Minikube should have at least 8GB of memory and 4 CPUs for the sandbox to run properly (This can be changed in the Makefile).

Running

Run make deploy to deploy the system.
Run make clean to bring down the system (All data will be lost!)

Running spark jobs

Run make spark_exec to exec into the spark pod.
The work directory is mounted as /work in the spark pod. You can copy your spark job to this directory and run it using spark-submit. (Use --master yarn to run the job on the YARN cluster.)
Or you can enter the spark shell using spark-shell --master yarn and run your spark jobs interactively.

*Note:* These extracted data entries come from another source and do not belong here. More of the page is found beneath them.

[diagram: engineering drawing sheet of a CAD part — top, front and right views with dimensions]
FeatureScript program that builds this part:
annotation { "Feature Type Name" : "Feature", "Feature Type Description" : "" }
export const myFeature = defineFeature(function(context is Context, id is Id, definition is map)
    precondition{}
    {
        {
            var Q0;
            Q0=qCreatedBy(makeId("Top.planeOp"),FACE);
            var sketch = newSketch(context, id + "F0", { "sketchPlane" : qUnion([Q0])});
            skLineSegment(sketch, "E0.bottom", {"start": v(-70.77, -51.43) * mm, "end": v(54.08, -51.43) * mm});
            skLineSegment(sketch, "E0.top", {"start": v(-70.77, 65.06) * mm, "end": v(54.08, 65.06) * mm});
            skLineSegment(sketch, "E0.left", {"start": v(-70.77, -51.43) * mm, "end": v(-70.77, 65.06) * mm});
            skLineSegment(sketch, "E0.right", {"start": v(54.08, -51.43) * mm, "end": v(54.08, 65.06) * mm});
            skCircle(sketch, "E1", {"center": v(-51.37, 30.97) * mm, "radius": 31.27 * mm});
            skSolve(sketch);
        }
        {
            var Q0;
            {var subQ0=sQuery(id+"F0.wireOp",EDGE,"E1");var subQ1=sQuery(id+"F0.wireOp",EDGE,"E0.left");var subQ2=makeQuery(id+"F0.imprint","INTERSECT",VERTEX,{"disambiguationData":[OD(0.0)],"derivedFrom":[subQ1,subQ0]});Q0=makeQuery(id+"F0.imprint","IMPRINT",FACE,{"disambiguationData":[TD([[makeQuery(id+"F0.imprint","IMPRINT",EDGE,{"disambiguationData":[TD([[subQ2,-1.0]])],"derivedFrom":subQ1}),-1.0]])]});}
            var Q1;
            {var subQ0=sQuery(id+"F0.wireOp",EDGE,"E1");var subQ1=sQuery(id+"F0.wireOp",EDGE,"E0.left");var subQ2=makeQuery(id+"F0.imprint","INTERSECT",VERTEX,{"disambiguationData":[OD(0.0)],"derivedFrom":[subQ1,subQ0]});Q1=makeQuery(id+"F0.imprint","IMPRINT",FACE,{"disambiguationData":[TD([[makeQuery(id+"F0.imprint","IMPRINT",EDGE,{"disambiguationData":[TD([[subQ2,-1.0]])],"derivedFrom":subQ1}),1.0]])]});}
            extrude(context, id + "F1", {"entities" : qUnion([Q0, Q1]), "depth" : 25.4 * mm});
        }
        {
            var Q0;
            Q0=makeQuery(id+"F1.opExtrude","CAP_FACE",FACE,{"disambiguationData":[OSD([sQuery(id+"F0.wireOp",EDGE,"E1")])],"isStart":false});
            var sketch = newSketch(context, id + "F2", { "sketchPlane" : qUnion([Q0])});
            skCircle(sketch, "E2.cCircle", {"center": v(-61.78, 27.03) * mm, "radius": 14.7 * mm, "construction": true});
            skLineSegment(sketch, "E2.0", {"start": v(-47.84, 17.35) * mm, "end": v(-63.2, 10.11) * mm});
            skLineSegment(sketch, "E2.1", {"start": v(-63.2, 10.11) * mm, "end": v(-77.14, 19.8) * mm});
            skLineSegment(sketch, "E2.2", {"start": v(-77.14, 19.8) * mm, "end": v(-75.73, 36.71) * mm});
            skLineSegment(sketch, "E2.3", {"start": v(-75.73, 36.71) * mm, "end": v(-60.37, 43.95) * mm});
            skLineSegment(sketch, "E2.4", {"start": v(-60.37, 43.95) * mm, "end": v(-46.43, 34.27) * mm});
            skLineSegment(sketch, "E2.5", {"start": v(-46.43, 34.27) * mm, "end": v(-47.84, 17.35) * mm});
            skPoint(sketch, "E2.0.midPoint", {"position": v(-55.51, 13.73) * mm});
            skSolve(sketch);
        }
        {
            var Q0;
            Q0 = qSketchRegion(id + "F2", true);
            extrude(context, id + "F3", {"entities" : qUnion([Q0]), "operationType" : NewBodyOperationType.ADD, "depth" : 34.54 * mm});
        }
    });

Managing the cluster or running MapReduce tasks

Run make shell to exec into the dfsadmin pod.
You can run HDFS commands using hdfs dfs or run MapReduce jobs using yarn jar.

Important URLs

Datanodes:
- datanode-0: http://datanode-0.datanode.hadoop.svc.localho.st:9864
- datanode-1: http://datanode-1.datanode.hadoop.svc.localho.st:9864
Node Managers:
- datanode-0: http://datanode-0.datanode.hadoop.svc.localho.st:8042
- datanode-1: http://datanode-1.datanode.hadoop.svc.localho.st:8042
Namenode: http://namenode-0.namenode.hadoop.svc.localho.st:9870
Resource Manager: http://resourcemanager-0.resourcemanager.hadoop.svc.localho.st:8089
Yarn UI 2: http://resourcemanager-0.resourcemanager.hadoop.svc.localho.st:8089/ui2/
Yarn Timeline Server: http://resourcemanager-0.resourcemanager.hadoop.svc.localho.st:8188
Mapreduce Job History Server: http://resourcemanager-0.resourcemanager.hadoop.svc.localho.st:19888
Spark History Server: http://spark.hadoop.svc.localho.st:18080

Screenshots


Hadoop Data Node	Hadoop Name Node

YARN Node Manager	YARN Resource Manager

Spark History Server	Spark UI

License

This project is licensed under the MIT License - see the LICENSE file for details.